Also there are “radiocarbon plateaus” where changes in the stratospheric production of C14 and/or abrupt changes in the carbon cycle means that a given level of activity can apply for several dates, sometimes several centuries apart. This is a big problem when studying the younger Dryas for example:

https://journals.uair.arizona.edu/index.php/radiocarbon/article/viewFile/3569/3082

Twenty years more or less is hardly significant.

Greg Freemyer
Reply to  tty
June 9, 2018 7:42 pm

The paper is talking about bronze age dating. That’s only 3500 years ago and wiggle matching is supposedly accurate enough that adding +/-20 years to the error is significant in many cases.

tty
Reply to  tty
June 10, 2018 8:37 am

You keep harping on “wiggle matching” which is very rarely practicable, and when it is direct tree-ring dating is at least as reliable.

Tim Beatty
June 9, 2018 10:26 am

There were papers years ago that showed plants used various isotopes at different rates. C12 CO2 was more likely to be absorbed than C14. That meant C/O2 from fossil fuels were removed faster than CO2 from respiration or forest fires. The differences were small but measurable.

tty
Reply to  Tim Beatty
June 9, 2018 10:46 am

Generally speaking lighter molecules are “preferred” in biological processes, so the lightest CO2 molecule (C12+2O16) is favored. The (very rare) molecule with C14+2O18 is least desirable.

Richard Aubrey
June 9, 2018 7:05 pm

A critter dies and is buried by one inch of soil. His remaining C12 is subject to a certain amount of cosmic radiation. His buddy is buried by four feet of soil. The cosmic radiation reaching the second unfortunate would be less. Make a difference?

Reply to  Richard Aubrey
June 9, 2018 7:59 pm

The neat part is when they find dinosaur bones with bone marrow in them, but are supposedly 65 million years old.

So where are the billions of bones anyway?

tty
Reply to  DRoberts
June 10, 2018 8:38 am

Long gone. Fossilization is rare.

tty
Reply to  Richard Aubrey
June 10, 2018 8:44 am

“Make a difference?”

Not really. It’s not the cosmic radiation per se that creates C14. It is thermal neutrons. There are (fortunately) very few thermal neutrons at ground level.

EW3
June 9, 2018 8:11 pm

This raises a question in my mind. (so many questions so little mind).

As I understand it the sun influences the number of cosmic rays striking the earth.

**Task**
In the comment thread, what does tty say actually creates C14, rather than cosmic radiation itself?

Saved entries
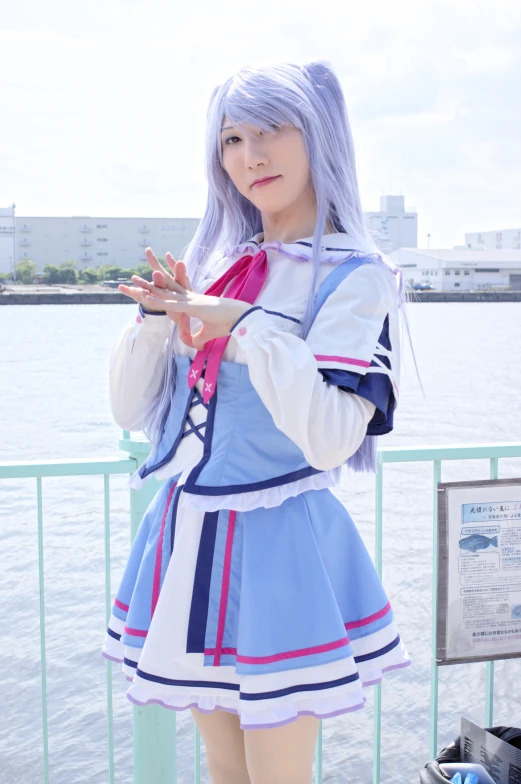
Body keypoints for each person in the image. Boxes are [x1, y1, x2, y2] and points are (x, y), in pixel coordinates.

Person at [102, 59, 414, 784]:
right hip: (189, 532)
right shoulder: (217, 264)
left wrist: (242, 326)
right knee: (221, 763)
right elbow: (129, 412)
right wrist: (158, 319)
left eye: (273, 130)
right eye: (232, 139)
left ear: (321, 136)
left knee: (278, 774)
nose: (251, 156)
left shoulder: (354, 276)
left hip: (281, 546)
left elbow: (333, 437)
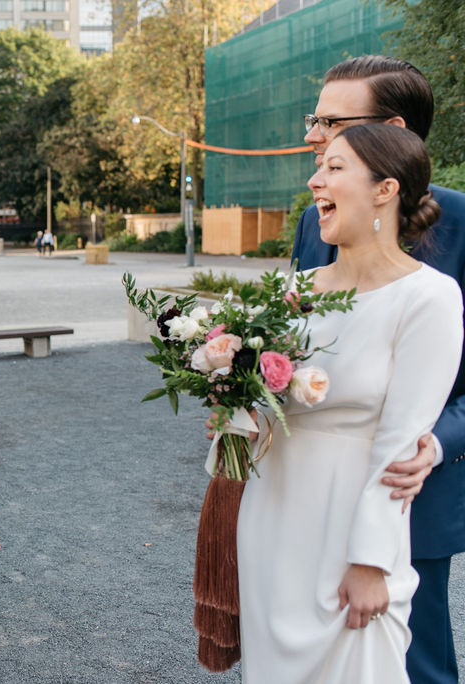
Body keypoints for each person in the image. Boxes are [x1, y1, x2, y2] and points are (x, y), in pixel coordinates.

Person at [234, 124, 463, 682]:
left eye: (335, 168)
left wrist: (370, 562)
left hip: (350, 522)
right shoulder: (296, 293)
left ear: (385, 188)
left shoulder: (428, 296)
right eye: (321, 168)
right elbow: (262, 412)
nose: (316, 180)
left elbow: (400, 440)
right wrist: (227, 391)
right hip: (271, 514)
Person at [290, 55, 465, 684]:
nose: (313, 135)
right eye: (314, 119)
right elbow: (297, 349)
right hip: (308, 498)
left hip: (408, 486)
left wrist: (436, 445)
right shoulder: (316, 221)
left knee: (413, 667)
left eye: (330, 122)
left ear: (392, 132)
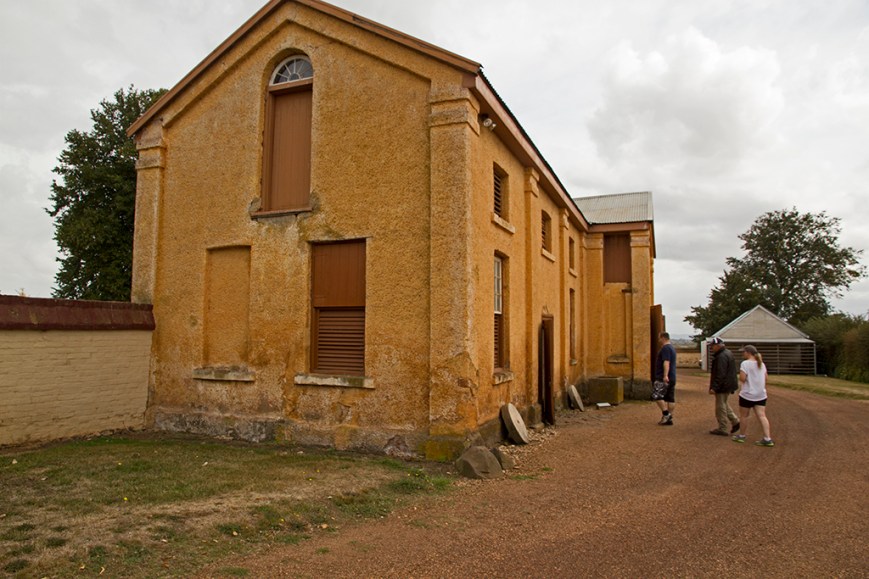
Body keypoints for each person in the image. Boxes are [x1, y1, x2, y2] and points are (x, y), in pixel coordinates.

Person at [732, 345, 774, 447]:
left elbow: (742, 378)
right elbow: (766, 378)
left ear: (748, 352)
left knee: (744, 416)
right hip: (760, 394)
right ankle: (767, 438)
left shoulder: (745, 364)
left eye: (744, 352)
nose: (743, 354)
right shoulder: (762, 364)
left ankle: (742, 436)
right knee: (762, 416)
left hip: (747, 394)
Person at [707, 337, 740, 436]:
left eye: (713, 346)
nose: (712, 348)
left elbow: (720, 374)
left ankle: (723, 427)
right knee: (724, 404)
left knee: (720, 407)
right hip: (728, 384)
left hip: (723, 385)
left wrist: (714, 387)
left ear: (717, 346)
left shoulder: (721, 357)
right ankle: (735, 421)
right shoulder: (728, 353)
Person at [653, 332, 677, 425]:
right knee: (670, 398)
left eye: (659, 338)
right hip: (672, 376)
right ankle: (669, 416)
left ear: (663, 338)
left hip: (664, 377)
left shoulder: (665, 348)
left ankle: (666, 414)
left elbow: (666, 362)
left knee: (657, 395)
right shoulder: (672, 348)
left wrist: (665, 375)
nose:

**Written reply**
Thermal neutrons.